Here’s what the calibrated print looks like.

The color space is an excellent match. Unfortunately, the blacks are getting crushed on this printer, giving the prints a magazine look, rather than looking like a real developed photograph. There does not seem to be any option in its driver to increase the ink density. (If you do have the option, try it, and calibrate the photo paper prints again from the start.) To get around this problem, I simply printed over my previous 6 calibration sheets a second time, renaming the previous calibration and running just the scanin, average, and colprof steps again.

Using this new color profile, the output of cctiff, as seen on the screen and after a single print pass, appears much brighter with more contrast range in the dark colors. This is as expected, since the ink will be doubled during the print. The downside of this trick is a reduced sharpness, since the prints are not always perfectly aligned.

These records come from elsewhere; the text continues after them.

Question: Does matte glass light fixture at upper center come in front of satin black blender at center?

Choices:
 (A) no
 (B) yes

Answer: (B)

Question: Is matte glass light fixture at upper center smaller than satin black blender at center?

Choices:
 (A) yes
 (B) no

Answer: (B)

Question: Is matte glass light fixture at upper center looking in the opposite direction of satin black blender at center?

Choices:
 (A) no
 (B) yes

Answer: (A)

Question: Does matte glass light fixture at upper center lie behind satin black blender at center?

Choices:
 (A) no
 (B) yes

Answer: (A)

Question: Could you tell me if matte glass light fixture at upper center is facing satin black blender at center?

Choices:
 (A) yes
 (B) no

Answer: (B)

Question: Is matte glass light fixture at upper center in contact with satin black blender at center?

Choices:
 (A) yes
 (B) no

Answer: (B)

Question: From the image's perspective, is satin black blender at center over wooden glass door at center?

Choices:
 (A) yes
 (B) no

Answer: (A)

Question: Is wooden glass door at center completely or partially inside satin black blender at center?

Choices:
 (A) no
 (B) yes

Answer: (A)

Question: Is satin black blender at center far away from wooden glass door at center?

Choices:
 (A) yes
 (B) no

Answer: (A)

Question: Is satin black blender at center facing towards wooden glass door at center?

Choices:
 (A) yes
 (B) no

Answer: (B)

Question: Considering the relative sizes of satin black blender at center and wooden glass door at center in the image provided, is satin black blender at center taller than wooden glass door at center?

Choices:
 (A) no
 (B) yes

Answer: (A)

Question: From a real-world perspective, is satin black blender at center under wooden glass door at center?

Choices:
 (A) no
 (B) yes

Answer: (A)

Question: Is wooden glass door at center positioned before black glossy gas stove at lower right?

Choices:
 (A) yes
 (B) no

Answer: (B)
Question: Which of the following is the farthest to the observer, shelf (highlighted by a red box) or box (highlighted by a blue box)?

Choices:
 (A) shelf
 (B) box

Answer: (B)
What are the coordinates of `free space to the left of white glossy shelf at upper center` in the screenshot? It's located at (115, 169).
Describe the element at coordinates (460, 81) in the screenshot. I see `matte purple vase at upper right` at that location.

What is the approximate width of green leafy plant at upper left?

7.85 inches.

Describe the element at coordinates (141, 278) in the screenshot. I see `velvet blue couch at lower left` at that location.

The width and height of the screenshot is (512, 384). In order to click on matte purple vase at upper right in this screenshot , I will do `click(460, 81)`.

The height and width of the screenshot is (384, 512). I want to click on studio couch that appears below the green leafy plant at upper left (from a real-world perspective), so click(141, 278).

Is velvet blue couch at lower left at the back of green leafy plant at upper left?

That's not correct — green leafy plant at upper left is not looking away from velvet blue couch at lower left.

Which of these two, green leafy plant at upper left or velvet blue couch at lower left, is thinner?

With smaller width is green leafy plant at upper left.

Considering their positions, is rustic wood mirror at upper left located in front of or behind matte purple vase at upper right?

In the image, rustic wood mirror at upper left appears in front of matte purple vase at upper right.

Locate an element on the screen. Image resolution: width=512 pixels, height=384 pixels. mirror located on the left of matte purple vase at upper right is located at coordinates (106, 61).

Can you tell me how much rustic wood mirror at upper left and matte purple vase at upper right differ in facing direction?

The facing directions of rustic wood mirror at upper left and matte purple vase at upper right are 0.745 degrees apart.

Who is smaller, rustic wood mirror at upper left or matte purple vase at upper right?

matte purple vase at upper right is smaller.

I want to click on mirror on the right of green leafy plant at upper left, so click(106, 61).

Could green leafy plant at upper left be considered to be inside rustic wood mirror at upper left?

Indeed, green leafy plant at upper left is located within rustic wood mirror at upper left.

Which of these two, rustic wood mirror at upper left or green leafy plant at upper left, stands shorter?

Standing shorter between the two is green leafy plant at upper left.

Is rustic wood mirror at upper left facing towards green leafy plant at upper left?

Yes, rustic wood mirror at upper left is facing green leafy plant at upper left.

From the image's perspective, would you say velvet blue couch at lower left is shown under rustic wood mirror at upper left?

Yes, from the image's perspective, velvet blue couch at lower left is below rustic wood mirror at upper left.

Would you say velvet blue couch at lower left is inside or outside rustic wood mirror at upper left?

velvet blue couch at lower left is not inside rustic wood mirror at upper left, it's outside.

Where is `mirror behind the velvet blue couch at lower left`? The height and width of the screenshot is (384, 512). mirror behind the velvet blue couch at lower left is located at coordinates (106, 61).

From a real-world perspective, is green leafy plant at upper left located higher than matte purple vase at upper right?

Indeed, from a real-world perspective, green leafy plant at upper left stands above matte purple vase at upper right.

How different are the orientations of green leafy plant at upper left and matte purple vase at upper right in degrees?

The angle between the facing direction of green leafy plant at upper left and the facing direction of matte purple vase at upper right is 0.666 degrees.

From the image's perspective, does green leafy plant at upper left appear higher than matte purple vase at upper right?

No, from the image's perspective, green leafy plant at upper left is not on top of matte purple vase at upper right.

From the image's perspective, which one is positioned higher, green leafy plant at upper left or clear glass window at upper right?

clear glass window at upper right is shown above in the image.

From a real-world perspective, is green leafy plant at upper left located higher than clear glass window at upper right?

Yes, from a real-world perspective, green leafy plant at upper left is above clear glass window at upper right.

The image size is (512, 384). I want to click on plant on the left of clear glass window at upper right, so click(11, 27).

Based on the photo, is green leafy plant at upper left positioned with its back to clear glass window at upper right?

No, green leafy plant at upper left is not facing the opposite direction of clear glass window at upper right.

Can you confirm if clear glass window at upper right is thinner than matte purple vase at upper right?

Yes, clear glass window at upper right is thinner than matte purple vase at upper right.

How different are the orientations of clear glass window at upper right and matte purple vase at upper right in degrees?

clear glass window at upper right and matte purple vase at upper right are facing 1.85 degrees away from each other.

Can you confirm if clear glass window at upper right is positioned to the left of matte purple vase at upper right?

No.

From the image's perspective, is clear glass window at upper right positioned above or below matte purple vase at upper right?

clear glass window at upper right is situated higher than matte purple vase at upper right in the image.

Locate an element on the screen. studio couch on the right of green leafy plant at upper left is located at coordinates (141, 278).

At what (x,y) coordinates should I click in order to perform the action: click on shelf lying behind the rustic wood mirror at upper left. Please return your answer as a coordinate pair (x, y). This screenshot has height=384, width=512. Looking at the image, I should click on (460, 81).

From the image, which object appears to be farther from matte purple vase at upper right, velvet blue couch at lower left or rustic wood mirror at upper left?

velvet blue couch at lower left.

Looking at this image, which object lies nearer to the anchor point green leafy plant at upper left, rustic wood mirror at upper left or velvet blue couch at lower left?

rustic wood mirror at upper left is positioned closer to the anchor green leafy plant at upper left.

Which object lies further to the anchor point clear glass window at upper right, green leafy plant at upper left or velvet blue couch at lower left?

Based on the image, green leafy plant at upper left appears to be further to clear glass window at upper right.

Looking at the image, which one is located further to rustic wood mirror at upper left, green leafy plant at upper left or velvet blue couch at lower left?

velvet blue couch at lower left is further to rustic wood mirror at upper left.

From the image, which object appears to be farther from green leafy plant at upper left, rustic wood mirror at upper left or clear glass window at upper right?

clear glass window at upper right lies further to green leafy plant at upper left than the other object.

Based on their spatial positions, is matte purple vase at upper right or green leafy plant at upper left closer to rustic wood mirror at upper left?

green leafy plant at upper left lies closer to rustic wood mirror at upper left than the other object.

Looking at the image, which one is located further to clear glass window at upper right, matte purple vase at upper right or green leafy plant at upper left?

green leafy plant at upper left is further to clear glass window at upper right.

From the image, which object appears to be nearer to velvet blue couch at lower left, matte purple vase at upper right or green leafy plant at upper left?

The resulting test print looks excellent. From left to right — original file, default photo print settings, photo paper calibration, and the 2-pass photo paper calibration.

After printing twice over on the same sheet of photo paper, using this specially calibrated profile, I can obtain much deeper blacks, without affecting the rest of the color space. The print looks almost like an actual developed photograph, and immensely better than the default settings, so I’m quite happy with this result.

The support team at Brother has given the following response on the blackness of this printer:

Upon consulting with our Technical Team, blank ink will not mix to CMY inks because for DCP-T500W, BK  is classified as pigment, CMY is classified as dye. Our latest models are using dye inks and the method of printing is different. The black ink is now also used in photo printing to produce much vibrant dark images.